[Opening Entries supplied section]
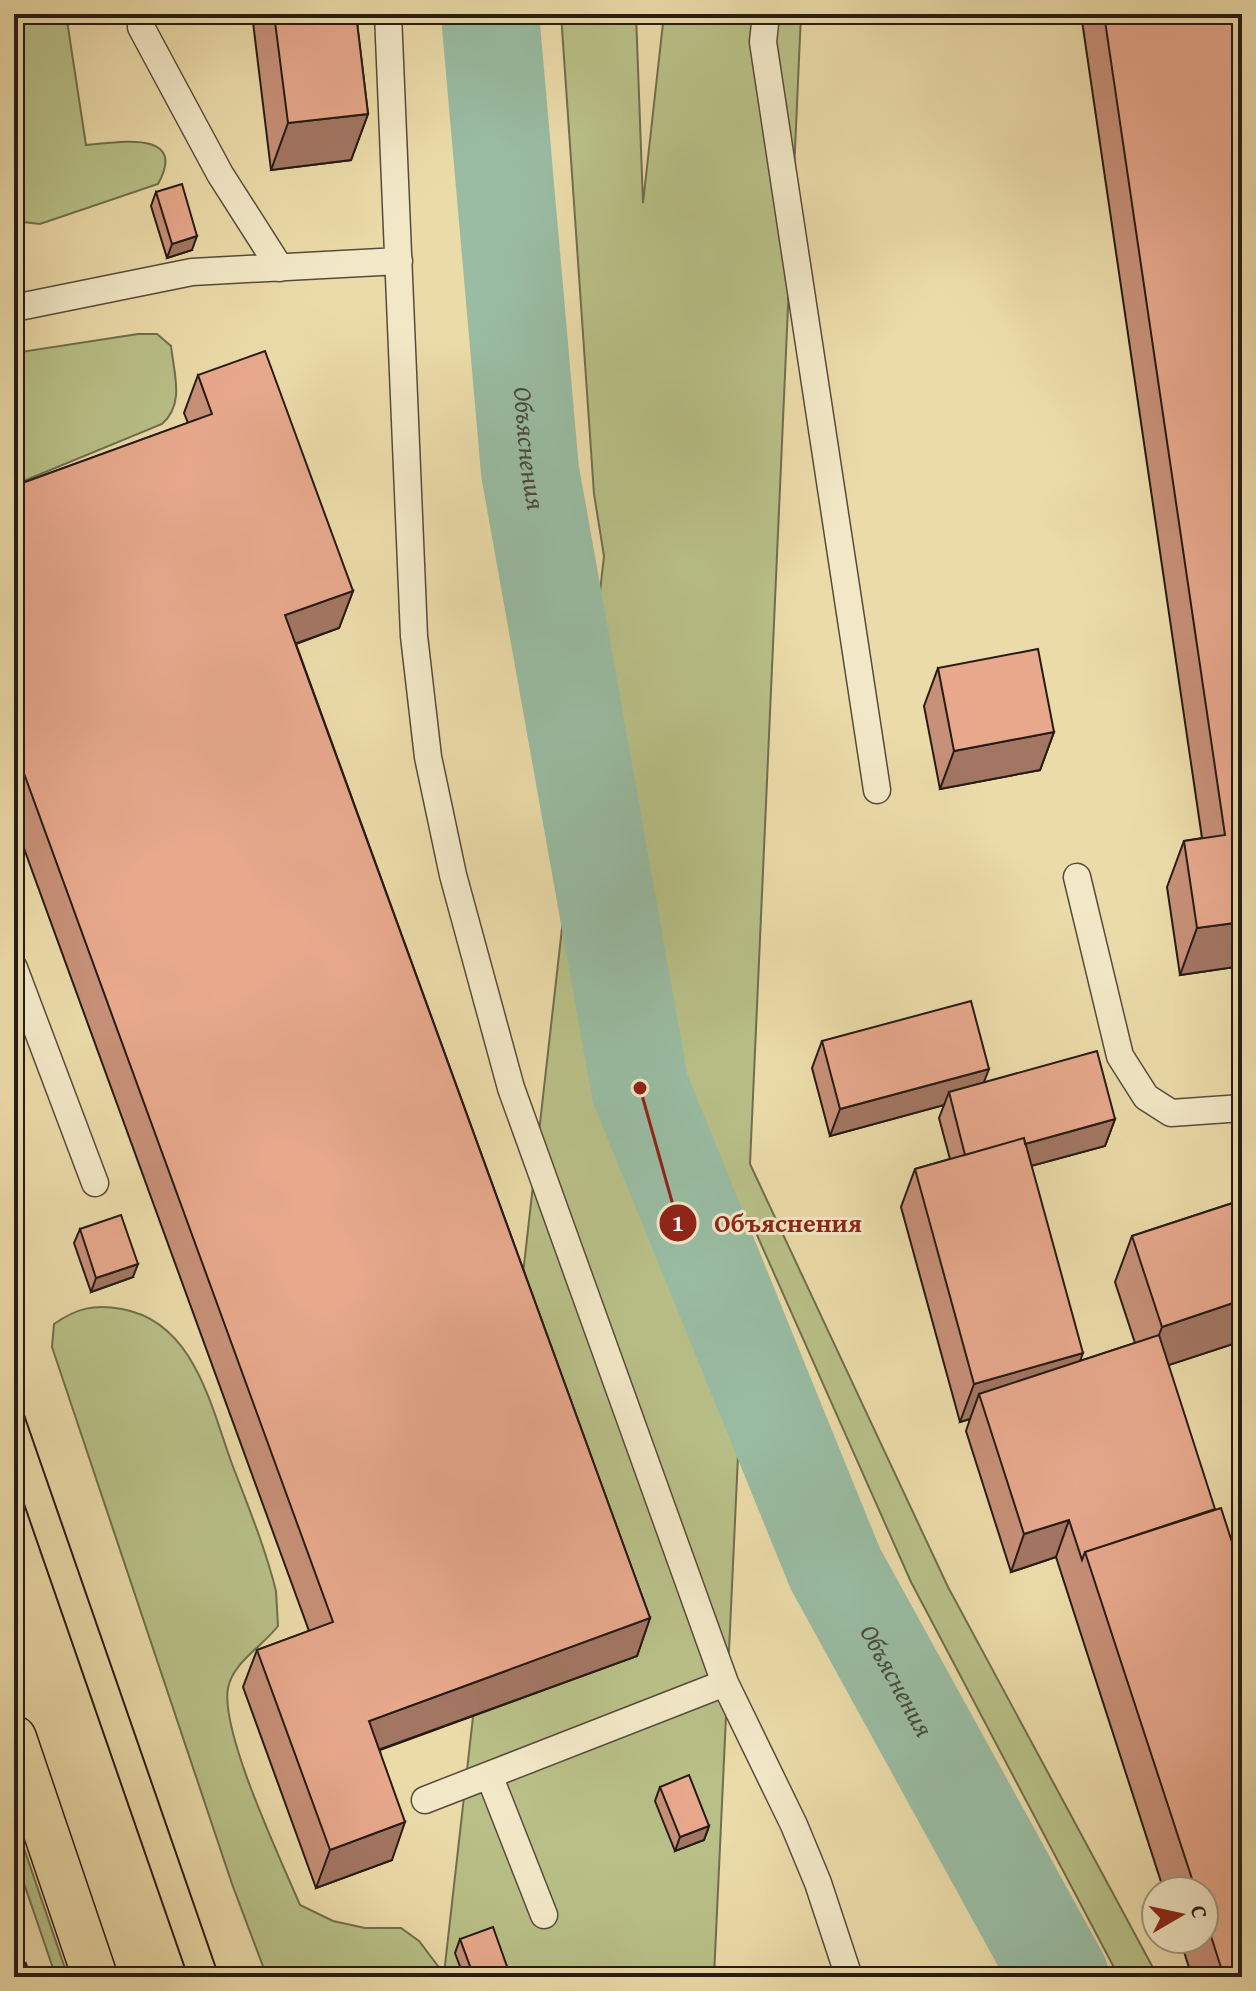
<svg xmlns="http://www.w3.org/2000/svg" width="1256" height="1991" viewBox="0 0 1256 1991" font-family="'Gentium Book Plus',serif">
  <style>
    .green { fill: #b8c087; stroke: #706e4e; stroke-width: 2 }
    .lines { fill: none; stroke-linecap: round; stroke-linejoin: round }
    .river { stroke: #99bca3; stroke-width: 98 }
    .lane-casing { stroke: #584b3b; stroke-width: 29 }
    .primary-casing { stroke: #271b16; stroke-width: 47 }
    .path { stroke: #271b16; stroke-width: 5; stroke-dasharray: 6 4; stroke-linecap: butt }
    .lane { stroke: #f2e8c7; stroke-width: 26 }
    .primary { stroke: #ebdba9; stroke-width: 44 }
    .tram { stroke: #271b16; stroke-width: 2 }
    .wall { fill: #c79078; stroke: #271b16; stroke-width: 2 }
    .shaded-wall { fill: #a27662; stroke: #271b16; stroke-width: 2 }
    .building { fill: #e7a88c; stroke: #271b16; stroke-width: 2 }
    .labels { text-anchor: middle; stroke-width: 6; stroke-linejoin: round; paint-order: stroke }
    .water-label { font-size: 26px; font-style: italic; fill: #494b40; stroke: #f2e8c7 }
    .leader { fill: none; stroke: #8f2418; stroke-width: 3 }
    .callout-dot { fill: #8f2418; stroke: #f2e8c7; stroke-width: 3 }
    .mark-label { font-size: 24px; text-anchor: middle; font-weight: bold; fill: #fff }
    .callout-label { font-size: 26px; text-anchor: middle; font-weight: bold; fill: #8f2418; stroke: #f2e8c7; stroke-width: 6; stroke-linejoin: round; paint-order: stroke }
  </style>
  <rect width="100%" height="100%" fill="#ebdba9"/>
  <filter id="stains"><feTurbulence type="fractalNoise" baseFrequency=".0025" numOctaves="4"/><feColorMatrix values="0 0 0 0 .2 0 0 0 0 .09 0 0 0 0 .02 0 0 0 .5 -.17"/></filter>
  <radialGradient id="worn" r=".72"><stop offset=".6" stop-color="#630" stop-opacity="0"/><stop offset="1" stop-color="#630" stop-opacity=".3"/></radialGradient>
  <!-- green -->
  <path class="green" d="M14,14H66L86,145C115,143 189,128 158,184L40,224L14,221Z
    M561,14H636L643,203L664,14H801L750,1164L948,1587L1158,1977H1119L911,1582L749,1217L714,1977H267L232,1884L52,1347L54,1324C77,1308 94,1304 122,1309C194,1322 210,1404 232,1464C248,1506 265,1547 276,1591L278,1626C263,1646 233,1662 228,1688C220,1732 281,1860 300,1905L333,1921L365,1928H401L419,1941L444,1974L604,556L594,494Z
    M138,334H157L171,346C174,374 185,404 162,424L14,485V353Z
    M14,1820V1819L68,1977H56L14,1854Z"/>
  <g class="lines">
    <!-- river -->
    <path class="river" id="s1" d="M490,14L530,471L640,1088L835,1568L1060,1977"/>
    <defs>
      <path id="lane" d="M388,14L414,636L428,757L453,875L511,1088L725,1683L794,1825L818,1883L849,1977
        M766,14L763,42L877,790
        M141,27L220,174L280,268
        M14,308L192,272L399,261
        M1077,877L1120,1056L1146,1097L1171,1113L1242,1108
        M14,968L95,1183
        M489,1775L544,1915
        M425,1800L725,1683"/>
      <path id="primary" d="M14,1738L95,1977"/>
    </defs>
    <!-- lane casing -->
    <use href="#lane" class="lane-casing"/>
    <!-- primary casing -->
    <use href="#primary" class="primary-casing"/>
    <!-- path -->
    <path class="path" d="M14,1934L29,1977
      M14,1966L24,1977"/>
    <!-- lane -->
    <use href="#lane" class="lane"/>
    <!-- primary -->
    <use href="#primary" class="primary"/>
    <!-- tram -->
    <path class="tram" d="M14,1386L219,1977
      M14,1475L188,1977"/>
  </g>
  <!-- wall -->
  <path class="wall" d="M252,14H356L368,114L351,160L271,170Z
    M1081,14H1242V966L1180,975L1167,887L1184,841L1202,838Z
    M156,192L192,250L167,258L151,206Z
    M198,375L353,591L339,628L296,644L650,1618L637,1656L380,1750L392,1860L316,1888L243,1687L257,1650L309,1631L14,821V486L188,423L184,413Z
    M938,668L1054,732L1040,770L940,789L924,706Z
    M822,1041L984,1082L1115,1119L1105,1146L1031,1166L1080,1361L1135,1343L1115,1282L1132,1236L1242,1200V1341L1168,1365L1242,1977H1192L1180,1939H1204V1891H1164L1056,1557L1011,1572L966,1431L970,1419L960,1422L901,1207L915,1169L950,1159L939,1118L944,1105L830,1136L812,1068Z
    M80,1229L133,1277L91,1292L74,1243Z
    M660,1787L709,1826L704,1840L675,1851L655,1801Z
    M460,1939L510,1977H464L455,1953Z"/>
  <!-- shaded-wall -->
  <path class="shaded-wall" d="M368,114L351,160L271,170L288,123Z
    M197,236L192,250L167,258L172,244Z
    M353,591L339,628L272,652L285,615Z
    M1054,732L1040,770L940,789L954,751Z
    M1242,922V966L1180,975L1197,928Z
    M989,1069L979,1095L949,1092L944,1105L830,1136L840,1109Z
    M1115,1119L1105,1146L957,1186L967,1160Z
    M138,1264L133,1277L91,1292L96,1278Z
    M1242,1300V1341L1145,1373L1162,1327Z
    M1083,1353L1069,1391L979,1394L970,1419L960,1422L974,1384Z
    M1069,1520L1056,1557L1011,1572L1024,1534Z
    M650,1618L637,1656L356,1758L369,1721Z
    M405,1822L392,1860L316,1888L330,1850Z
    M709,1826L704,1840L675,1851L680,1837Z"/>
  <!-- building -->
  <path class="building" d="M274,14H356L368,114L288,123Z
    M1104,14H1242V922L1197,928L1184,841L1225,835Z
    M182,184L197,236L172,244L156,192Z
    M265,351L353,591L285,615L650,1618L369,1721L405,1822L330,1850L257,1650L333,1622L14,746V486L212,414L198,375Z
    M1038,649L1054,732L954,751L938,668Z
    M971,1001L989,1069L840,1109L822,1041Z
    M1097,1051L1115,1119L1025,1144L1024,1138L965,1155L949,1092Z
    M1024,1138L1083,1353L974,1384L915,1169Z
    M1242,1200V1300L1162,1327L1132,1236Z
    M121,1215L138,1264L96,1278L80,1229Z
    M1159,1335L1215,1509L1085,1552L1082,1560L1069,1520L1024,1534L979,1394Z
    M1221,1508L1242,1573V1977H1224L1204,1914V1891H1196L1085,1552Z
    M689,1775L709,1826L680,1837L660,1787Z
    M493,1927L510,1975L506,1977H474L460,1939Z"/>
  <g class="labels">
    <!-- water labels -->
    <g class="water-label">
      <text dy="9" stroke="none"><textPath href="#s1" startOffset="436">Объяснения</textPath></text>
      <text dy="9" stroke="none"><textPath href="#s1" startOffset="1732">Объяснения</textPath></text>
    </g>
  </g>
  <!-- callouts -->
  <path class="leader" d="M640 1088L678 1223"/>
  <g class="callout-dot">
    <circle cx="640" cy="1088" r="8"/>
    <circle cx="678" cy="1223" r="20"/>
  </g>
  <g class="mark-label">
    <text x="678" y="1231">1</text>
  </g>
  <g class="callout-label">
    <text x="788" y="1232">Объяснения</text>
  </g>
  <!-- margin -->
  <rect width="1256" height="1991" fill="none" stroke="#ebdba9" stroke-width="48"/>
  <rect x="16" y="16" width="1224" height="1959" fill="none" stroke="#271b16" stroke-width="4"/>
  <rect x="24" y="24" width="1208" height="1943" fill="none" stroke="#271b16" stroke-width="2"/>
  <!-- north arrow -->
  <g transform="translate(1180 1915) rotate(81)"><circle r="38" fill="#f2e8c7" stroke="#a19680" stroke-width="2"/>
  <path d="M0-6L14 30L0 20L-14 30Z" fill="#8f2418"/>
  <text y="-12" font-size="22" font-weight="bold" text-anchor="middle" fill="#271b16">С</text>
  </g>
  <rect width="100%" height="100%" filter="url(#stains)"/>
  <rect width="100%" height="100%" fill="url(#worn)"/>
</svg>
[Closing Entries supplied section]
The answer should be only the number of lines in the data that contain the string "worn".

2